No pictures belong in the answer. Repeat all the entries exactly.
*** Task data Section Begins ***
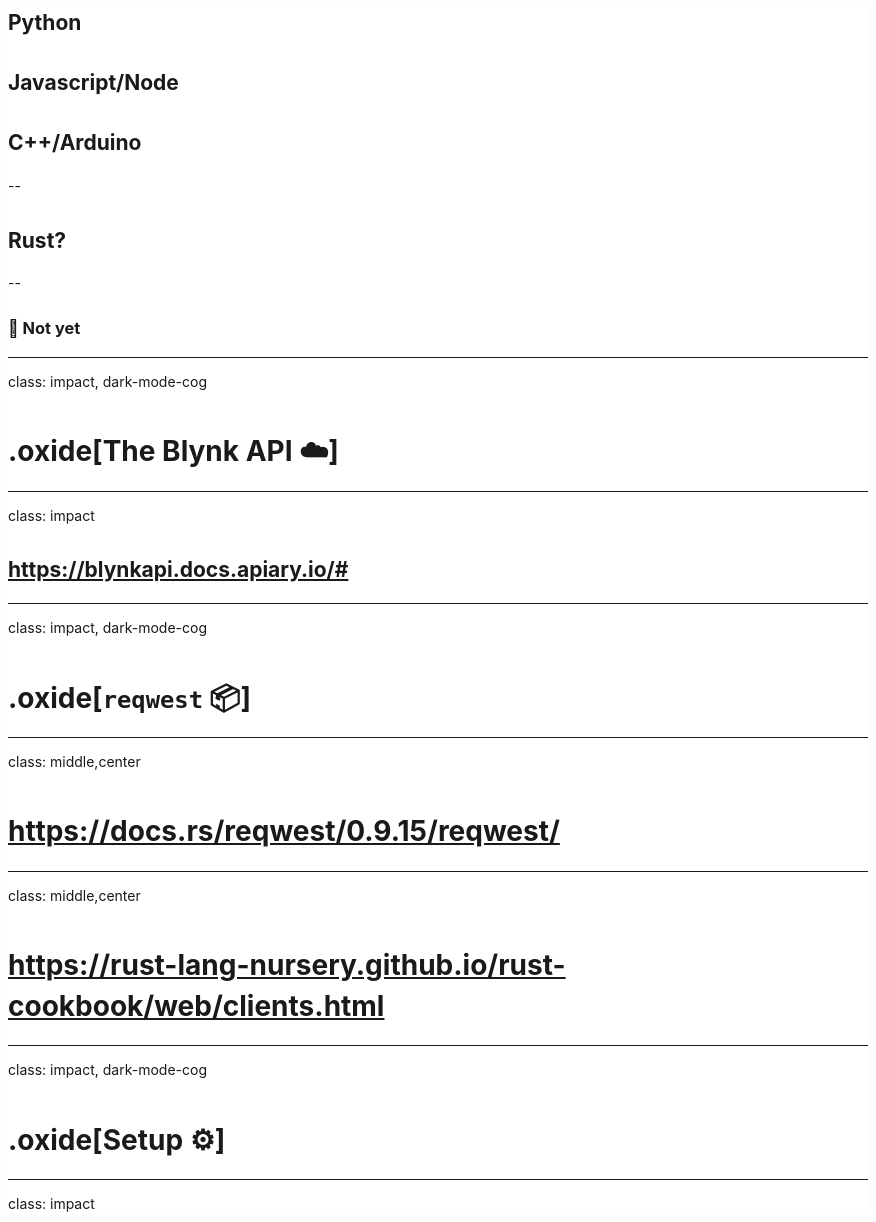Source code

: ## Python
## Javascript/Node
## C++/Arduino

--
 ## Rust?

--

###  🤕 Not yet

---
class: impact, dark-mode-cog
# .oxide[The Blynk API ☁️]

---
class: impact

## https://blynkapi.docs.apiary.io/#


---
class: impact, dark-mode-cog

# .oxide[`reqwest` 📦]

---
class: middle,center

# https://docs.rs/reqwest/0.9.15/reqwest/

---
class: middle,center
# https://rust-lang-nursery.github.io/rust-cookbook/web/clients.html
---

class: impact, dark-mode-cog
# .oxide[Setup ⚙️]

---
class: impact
*** Task data Section Ends ***
#### Task answer:
Source code

: ## Python
## Javascript/Node
## C++/Arduino

--
 ## Rust?

--

###  🤕 Not yet

---
class: impact, dark-mode-cog
# .oxide[The Blynk API ☁️]

---
class: impact

## https://blynkapi.docs.apiary.io/#


---
class: impact, dark-mode-cog

# .oxide[`reqwest` 📦]

---
class: middle,center

# https://docs.rs/reqwest/0.9.15/reqwest/

---
class: middle,center
# https://rust-lang-nursery.github.io/rust-cookbook/web/clients.html
---

class: impact, dark-mode-cog
# .oxide[Setup ⚙️]

---
class: impact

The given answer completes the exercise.